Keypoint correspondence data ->
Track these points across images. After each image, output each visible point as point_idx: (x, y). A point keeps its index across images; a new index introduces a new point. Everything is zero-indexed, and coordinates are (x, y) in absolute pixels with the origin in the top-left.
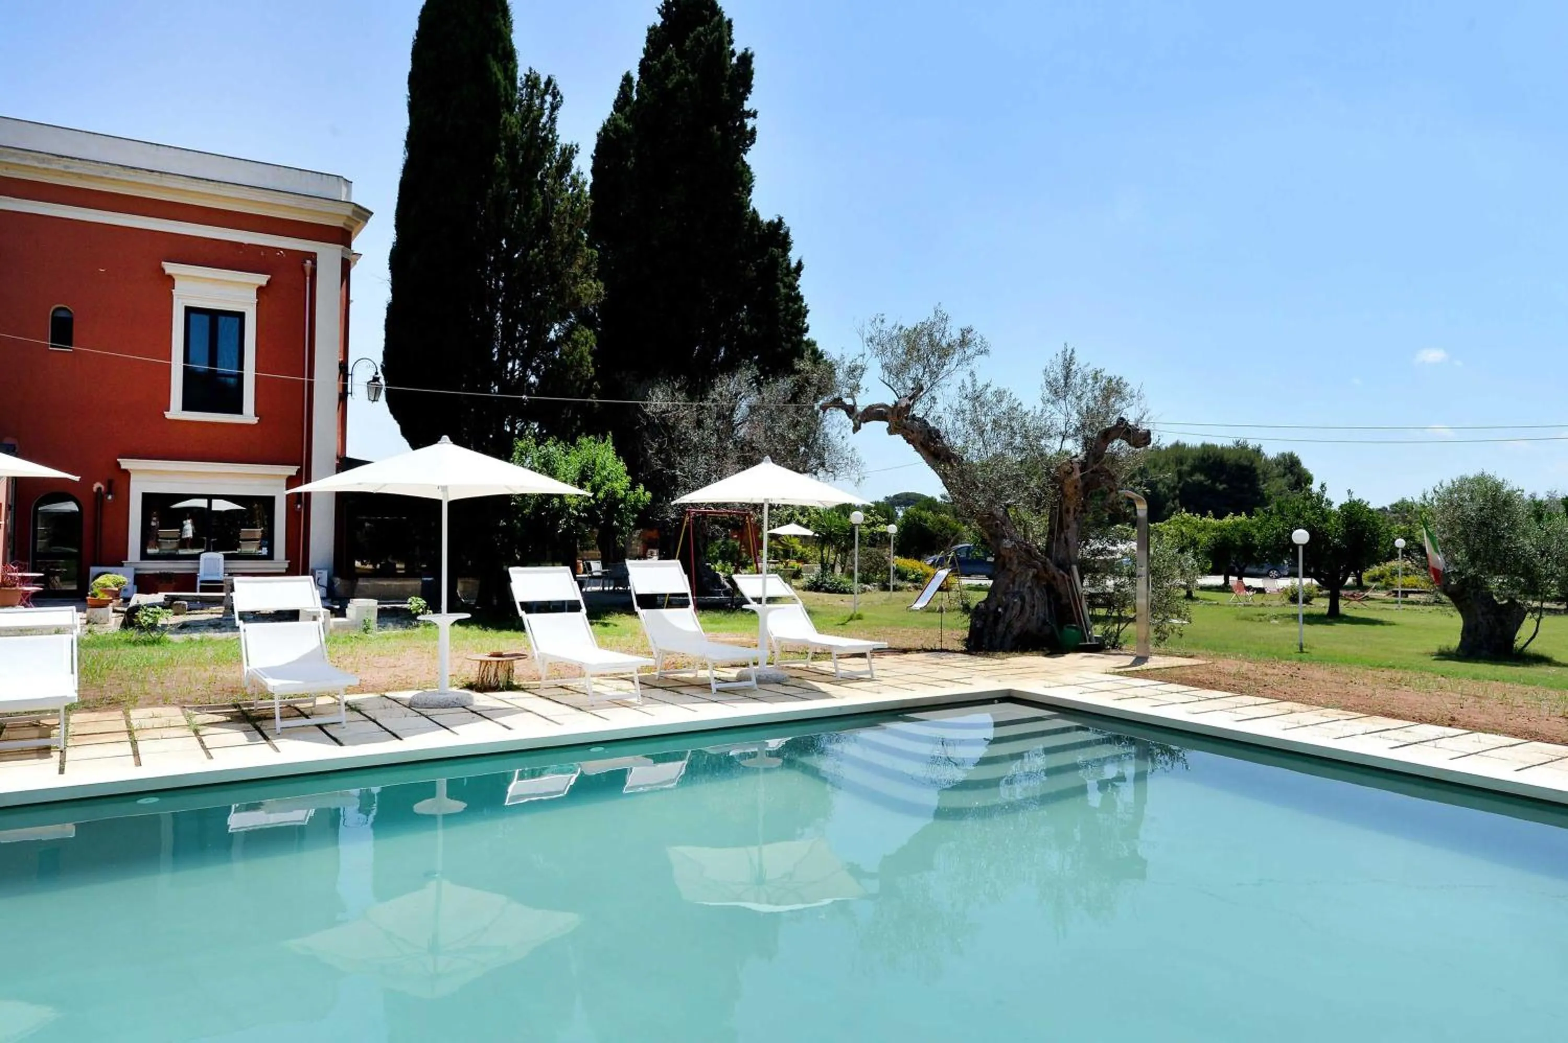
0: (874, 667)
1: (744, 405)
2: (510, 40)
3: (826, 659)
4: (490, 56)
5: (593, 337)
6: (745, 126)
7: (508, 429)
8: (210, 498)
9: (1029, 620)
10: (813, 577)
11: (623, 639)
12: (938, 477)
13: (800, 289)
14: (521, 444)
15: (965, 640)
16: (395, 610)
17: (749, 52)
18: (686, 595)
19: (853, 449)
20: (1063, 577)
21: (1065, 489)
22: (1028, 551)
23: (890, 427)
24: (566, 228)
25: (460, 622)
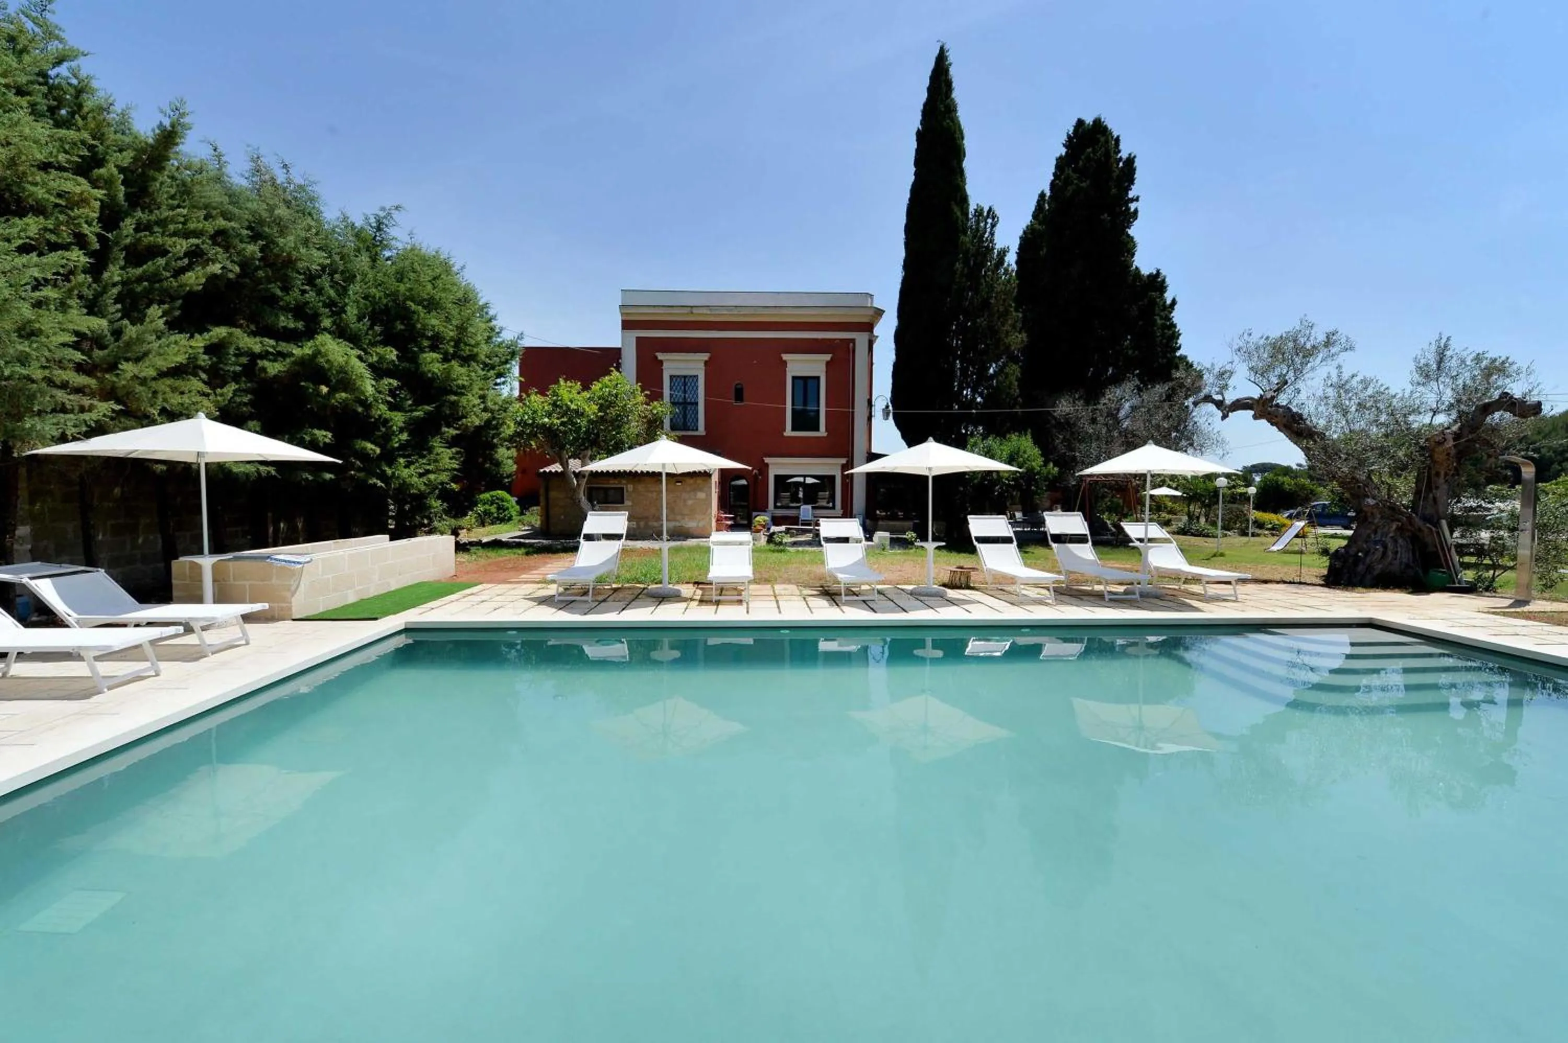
0: (1238, 592)
1: (1127, 405)
2: (965, 190)
3: (1195, 584)
4: (953, 203)
5: (1018, 370)
6: (1129, 209)
7: (964, 431)
8: (805, 476)
9: (1391, 564)
10: (1181, 525)
11: (1039, 562)
12: (1300, 450)
13: (1174, 319)
14: (972, 440)
15: (1323, 576)
16: (898, 538)
17: (1133, 155)
18: (1086, 535)
19: (1218, 432)
20: (1431, 530)
21: (1436, 456)
22: (1393, 508)
23: (1255, 414)
24: (1001, 302)
25: (938, 548)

PROBLEM DETAILS -> Copy out all of the data above word for word, omitting the pictures.

SOLUTION FOR THIS TASK ->
Track these points across images. After each image, output each visible point as point_idx: (x, y). A point keeps its index across images; a new index introduces a new point. Everything is zero-indexed, and coordinates are (x, y) in absolute pixels with the origin in the top-left.
0: (874, 667)
1: (744, 405)
2: (510, 40)
3: (826, 659)
4: (490, 56)
5: (593, 337)
6: (745, 126)
7: (508, 429)
8: (210, 498)
9: (1029, 620)
10: (813, 577)
11: (623, 639)
12: (938, 477)
13: (800, 289)
14: (521, 444)
15: (965, 640)
16: (395, 610)
17: (749, 52)
18: (686, 595)
19: (853, 449)
20: (1063, 577)
21: (1065, 489)
22: (1028, 551)
23: (890, 427)
24: (566, 228)
25: (460, 622)
0: (1238, 592)
1: (1127, 405)
2: (965, 190)
3: (1195, 584)
4: (953, 203)
5: (1018, 370)
6: (1129, 209)
7: (964, 431)
8: (805, 476)
9: (1391, 564)
10: (1181, 525)
11: (1039, 562)
12: (1300, 450)
13: (1174, 319)
14: (972, 440)
15: (1323, 576)
16: (898, 538)
17: (1133, 155)
18: (1086, 535)
19: (1218, 432)
20: (1431, 530)
21: (1436, 456)
22: (1393, 508)
23: (1255, 414)
24: (1001, 302)
25: (938, 548)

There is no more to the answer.